Wednesday 3 May 2017

Fate of Walton Group’s real estate provides test of ailing Alberta market

Patrick Kavanagh Chicago

 The financial woes of Calgary real estate firm Walton Group are likely to be a litmus test for Alberta’s ailing commercial real estate market, with industry players closely watching the fate of the developer’s lucrative sites.

Walton, an international real estate investment and development firm, filed for creditor protection earlier this week under the Companies’ Creditors Arrangement Act, owing hundreds of millions of dollars to thousands of retail investors, as well as to major Canadian banks and construction lenders. The court-supervised restructuring applies only to the company’s Canadian subsidiaries, which represent about 15 per cent of Walton’s entire assets.

In Edmonton, where Walton is among the city’s largest owners of land that is close to being ready for development, the company’s court filing came as a surprise.

“Nobody expected to hear that Walton would be going into CCAA,” said Andy Horvath, a partner in the Edmonton office of Churchman & Wakefield. “It’s a big deal because the name is well-recognized.”

Walton is one of Canada’s largest private real estate investment companies, owning more than 100,000 acres of property in Alberta, Ontario and several U.S. states.

According to securities filings in January, 2016, the company had raised more than $3-billion in recent years for active land sites by selling ownership stakes in properties to thousands of retail investors in Canada and internationally. Much of the money was raised by way of private investment offerings outside of the stock market.

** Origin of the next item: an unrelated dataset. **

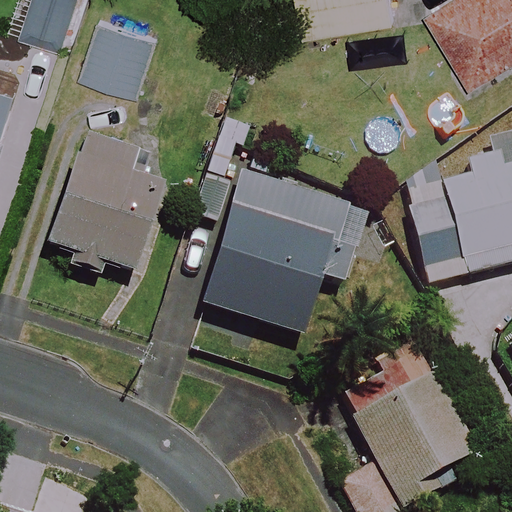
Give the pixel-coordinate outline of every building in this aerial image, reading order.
[(77,0),(33,0),(22,38),(62,50),(77,0)] [(397,24),(393,0),(296,0),(302,38),(397,24)] [(511,63),(511,0),(460,0),(431,17),(470,87),(511,63)] [(159,40),(99,23),(83,80),(142,97),(159,40)] [(0,158),(18,96),(0,90),(0,158)] [(44,252),(71,260),(67,272),(94,281),(98,269),(138,282),(167,191),(126,178),(133,157),(79,139),(44,252)] [(511,173),(498,177),(494,155),(454,164),(459,185),(403,198),(422,287),(511,267),(511,173)] [(345,211),(240,179),(200,312),(299,342),(317,282),(341,290),(351,258),(332,252),(345,211)] [(412,511),(482,476),(417,351),(336,392),(375,467),(338,487),(351,511),(412,511)]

Walton has hundreds of sites in Canada and the United States spread out across what court documents describe as an “extremely complex structure of more than 600 corporations, limited partnerships and other entities.”

The company’s investment dealer arm, Walton Capital Management Inc., voluntarily surrendered its registration to the Alberta Securities Commission last month. It stopped raising money in Canada more than a month ago, according to sources.

In the past Walton was predominantly a land-banking company, buying land and then reselling it to investors by way of fractional interests in the land, or units in limited partnerships. Investors typically paid more than double what Walton had initially paid for the property.

It focused on purchasing sites at the fringes of urban boundaries and then sitting on the land for years until it could be sold to developers at a hefty premium. According to securities filings, some investors were told to expect to wait eight years before they would see a return on their investment.

In many cases, Walton investors reaped lucrative rewards, with property values in Edmonton soaring 300 to 400 per cent between 2000 and 2005, said Darren Snider, a specialist in land sales with Avison Young in Edmonton. “They bought the land at the right price,” he said. “And I think their investors did very, very well.”
But in recent years, the company slowed down its land purchasing in the city and started trying to develop some of its properties itself. That required Walton to take on additional debt to pay for improvements, such as building roads and other infrastructure. At the same time, Walton reported in court filings that it started to struggle to raise new money among investors.

It reported that sales of its land-banking investments fell from $134-million in 2012 to $19.6-million last year. Walton said it has lost $67.3-million over the past three years and slashed its employee numbers from 469 at the end of 2013 to 96 by last month.
The company blamed its woes on a change in appetite among U.S. developers for its properties south of the border, which made it more difficult to fund its Canadian operations, along with the dramatic slowdown in home-building in Alberta after oil prices nose-dived in late 2014.

Industry experts point out that unlike land-banking, developing land can be a risky proposition that in Alberta has usually been reserved for large firms with deep pockets that can afford to wait years before they make a profit.